QUELLE:
※ ※ ※

Bienenzüchter und Abenteurer: Zum Tod des Everest-Bezwingers Sir Edmund Hillary.

„Das erste, was ich fühlte, war Erleichterung“, gestand Edmund Hillary, „Erleichterung, dass ich keine Stufen mehr hacken musste, dass wir keine Grate mehr zu bewältigen hatten, dass uns keine Eisblöcke mehr mit der Hoffnung, es geschafft zu haben, narren konnten.“ Der neuseeländische Bergsteiger stand mit seinem Gefährten Tenzing Norgay auf dem höchsten Punkt der Erde. Am 29. Mai 1953 bezwangen sie den Mount Everest. Doch die Freude in 8848 Metern währte nur kurz. „Ich suchte mit Tenzing eine Art mondänen Handschlag auszutauschen, aber das war nicht genug für ihn. Er warf seine Arme um meine Schultern und klopfte mir auf den Rücken. Also klopfte ich ihm auch auf den Rücken.“

Den Umarmungen sollte Hillary nicht mehr entkommen. Die Rückkehr ist ein Triumphzug, und er fängt schon am Fuß des Everest an. „Alles strömte aus den Zelten“, berichtet Expeditionsleiter John Hunt, „Freudenschreie und Beifallsrufe, im nächsten Augenblick waren wir bei ihnen. Händeschütteln und – ich erröte, es zu sagen: Wir umarmten sogar das Siegerpaar.“ Hillary, der bescheidene Bienenzüchter aus Auckland, hat ein Ventil geöffnet. Die Nachricht vom Erfolg, den die Briten wie den „Sieg“ einer Schlacht feiern, erreicht das Königreich am Vorabend der Krönung von Elisabeth II. The Crowning Glory: Everest is climbed, lautet eine Schlagzeile.

※ ※ ※

EINTRÄGE:
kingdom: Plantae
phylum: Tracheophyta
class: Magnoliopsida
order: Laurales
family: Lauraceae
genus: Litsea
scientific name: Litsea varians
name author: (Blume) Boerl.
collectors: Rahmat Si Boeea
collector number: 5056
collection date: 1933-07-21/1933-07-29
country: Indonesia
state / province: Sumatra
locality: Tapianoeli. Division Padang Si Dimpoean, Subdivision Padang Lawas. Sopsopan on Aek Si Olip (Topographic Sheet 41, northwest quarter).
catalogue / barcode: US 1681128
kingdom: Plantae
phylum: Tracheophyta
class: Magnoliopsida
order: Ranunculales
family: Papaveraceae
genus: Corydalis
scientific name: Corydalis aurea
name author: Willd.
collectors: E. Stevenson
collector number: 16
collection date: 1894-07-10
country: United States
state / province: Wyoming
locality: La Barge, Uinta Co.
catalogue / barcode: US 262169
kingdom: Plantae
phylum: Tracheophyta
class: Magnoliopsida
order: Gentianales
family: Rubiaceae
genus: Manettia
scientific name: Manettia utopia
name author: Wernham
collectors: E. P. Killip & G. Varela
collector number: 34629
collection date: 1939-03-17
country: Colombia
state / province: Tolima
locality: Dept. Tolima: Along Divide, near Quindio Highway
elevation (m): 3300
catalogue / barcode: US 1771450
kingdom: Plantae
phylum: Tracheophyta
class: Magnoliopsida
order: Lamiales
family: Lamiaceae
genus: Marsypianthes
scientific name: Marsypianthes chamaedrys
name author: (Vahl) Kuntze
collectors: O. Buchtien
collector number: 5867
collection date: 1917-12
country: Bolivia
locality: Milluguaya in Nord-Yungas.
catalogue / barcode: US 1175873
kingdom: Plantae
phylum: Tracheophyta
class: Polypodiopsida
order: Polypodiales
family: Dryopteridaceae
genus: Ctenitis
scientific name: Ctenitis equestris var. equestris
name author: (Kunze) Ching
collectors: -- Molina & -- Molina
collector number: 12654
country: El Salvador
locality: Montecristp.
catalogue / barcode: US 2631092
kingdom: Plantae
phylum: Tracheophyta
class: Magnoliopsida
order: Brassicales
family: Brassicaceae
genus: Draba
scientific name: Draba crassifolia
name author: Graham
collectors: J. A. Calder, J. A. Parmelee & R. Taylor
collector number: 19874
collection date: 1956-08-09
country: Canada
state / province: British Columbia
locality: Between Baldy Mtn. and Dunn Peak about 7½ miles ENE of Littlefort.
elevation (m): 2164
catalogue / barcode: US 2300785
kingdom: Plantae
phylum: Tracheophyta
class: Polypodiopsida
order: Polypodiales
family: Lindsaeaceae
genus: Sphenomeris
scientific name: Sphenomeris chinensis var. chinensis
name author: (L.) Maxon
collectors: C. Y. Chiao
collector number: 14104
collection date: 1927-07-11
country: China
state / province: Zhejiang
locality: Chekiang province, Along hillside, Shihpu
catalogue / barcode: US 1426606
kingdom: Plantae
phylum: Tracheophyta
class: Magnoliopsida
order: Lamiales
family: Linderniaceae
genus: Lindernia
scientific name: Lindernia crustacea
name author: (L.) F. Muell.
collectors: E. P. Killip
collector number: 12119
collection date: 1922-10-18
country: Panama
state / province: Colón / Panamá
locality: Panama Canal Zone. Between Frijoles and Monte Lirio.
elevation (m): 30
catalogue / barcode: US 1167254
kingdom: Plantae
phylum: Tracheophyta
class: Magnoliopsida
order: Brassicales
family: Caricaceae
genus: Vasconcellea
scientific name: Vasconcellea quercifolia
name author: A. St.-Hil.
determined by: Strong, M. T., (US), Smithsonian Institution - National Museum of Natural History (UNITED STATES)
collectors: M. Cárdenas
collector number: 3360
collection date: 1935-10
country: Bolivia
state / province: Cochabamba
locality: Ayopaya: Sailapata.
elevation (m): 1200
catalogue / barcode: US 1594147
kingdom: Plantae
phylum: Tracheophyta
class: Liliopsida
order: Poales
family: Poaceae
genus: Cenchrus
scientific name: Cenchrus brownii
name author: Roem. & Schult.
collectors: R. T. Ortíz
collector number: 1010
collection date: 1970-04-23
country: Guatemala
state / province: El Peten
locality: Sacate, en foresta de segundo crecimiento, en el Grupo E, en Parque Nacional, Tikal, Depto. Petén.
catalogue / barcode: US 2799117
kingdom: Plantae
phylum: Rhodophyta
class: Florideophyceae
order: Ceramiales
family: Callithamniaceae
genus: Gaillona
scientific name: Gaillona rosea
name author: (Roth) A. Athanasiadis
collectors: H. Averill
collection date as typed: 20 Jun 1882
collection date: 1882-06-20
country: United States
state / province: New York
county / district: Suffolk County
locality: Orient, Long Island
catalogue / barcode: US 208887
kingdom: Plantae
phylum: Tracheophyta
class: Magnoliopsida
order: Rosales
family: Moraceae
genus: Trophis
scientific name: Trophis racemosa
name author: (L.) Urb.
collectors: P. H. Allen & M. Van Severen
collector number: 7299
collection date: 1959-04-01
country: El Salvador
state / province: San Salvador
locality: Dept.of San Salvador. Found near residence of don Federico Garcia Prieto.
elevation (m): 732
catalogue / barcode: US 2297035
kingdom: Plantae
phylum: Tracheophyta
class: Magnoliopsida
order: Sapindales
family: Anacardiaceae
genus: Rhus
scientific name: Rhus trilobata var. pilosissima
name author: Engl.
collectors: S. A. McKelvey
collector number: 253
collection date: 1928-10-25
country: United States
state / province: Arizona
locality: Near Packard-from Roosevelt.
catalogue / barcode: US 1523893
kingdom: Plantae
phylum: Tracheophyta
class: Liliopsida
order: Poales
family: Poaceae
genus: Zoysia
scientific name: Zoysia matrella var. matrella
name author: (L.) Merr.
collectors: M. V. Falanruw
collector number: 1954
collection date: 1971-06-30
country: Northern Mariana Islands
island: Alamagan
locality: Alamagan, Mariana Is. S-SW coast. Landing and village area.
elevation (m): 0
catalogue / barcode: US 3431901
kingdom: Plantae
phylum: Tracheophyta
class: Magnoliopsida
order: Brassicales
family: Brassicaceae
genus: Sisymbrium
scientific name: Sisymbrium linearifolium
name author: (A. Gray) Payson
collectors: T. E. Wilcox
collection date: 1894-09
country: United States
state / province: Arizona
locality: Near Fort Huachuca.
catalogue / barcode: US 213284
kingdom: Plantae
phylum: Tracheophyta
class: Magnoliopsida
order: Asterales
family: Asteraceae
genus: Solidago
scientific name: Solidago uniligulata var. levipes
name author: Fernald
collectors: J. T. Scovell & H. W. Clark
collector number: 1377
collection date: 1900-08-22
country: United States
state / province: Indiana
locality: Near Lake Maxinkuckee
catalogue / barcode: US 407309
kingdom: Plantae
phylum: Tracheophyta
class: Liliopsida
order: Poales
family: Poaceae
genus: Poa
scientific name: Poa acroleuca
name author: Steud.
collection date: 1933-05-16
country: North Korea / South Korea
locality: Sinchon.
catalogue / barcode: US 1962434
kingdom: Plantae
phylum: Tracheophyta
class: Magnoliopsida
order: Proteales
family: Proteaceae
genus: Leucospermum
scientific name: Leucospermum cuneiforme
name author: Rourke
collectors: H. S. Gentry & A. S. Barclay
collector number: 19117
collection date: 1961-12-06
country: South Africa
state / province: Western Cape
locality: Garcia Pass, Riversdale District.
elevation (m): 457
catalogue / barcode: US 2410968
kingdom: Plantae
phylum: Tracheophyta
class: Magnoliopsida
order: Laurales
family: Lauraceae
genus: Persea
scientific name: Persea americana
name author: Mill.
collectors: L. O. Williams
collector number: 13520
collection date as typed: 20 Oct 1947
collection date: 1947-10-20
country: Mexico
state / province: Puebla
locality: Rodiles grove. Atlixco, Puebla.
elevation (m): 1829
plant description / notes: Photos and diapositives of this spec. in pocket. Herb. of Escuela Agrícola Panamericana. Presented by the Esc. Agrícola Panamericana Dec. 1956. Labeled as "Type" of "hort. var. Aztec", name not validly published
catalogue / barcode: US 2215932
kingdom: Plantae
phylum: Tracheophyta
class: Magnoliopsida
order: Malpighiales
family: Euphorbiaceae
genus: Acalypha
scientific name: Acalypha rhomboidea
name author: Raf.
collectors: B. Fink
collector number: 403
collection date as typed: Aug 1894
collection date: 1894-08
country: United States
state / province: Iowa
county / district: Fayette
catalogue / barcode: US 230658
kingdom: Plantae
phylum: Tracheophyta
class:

※ ※ ※

AUFGABEN:
[A] Wiederhole aus dem Text über Edmund Hillary wortgetreu die Stelle von „Den Umarmungen sollte“ bis einschließlich „lautet eine Schlagzeile.“.
[B] Nimm den Text über Edmund Hillary wieder auf und schreib ihn nach seinem letzten Satz weiter.

LÖSUNGEN:
[A]
Den Umarmungen sollte Hillary nicht mehr entkommen. Die Rückkehr ist ein Triumphzug, und er fängt schon am Fuß des Everest an. „Alles strömte aus den Zelten“, berichtet Expeditionsleiter John Hunt, „Freudenschreie und Beifallsrufe, im nächsten Augenblick waren wir bei ihnen. Händeschütteln und – ich erröte, es zu sagen: Wir umarmten sogar das Siegerpaar.“ Hillary, der bescheidene Bienenzüchter aus Auckland, hat ein Ventil geöffnet. Die Nachricht vom Erfolg, den die Briten wie den „Sieg“ einer Schlacht feiern, erreicht das Königreich am Vorabend der Krönung von Elisabeth II. The Crowning Glory: Everest is climbed, lautet eine Schlagzeile.

[B]
In den folgenden fünfzig Jahren wird Edmund Hillary zum Ritter geschlagen, er wird 1959 die Antarktis durchqueren, am 8463 Meter hohen Makalu beinahe einem Gehirnödem erliegen und seine Kletterkarriere aufgeben. Da er sich den Sherpas durch seinen Ruhm verpflichtet fühlt, wird er sich in Nepal für Schul- und andere Hilfsprojekten einsetzen, darunter den Bau eines Flughafens, der heute der Armada an Everest-Touristen zur schnellen Anreise dient. „Manchmal fühle ich mich schuldig“, wird er über die Umweltzerstörung und Verwahrlosung sagen, die sein Vorstoß in die heilige Bergwelt der Sherpas für diese mit sich bracht. Seine Frau und seine Tochter kommen 1975 in Kathmandu bei einem Flugzeugabsturz um. Schließlich wird er in den achtziger Jahren zum neuseeländischen Botschafter in Indien ernannt. Doch sein Leben steht immer im Schatten der Viertelstunde, die er als 33-Jähriger auf dem „Dach der Welt“ verbracht hat.

Die ironische Gelassenheit, mit der Sir Edmund alle Ehrungen hinnahm, geräucherten Lachs, Champagner und die Gesellschaft von Leuten genoss, die er trotz Macht, Einfluss und Geld nicht zu bewundern vermochte, verrieten, dass ihm das Heroische fern lag. Doch wie immer, wenn etwas, das als nicht machbar gilt, durch pure Willenskraft bewältigt wird, prägt sich dem kollektiven Gedächtnis das Bild des Helden ein, dessen physische Präsenz seiner mentalen Stärke und – in diesem Fall – seinem unbestechlichen Charakter in nichts nachsteht.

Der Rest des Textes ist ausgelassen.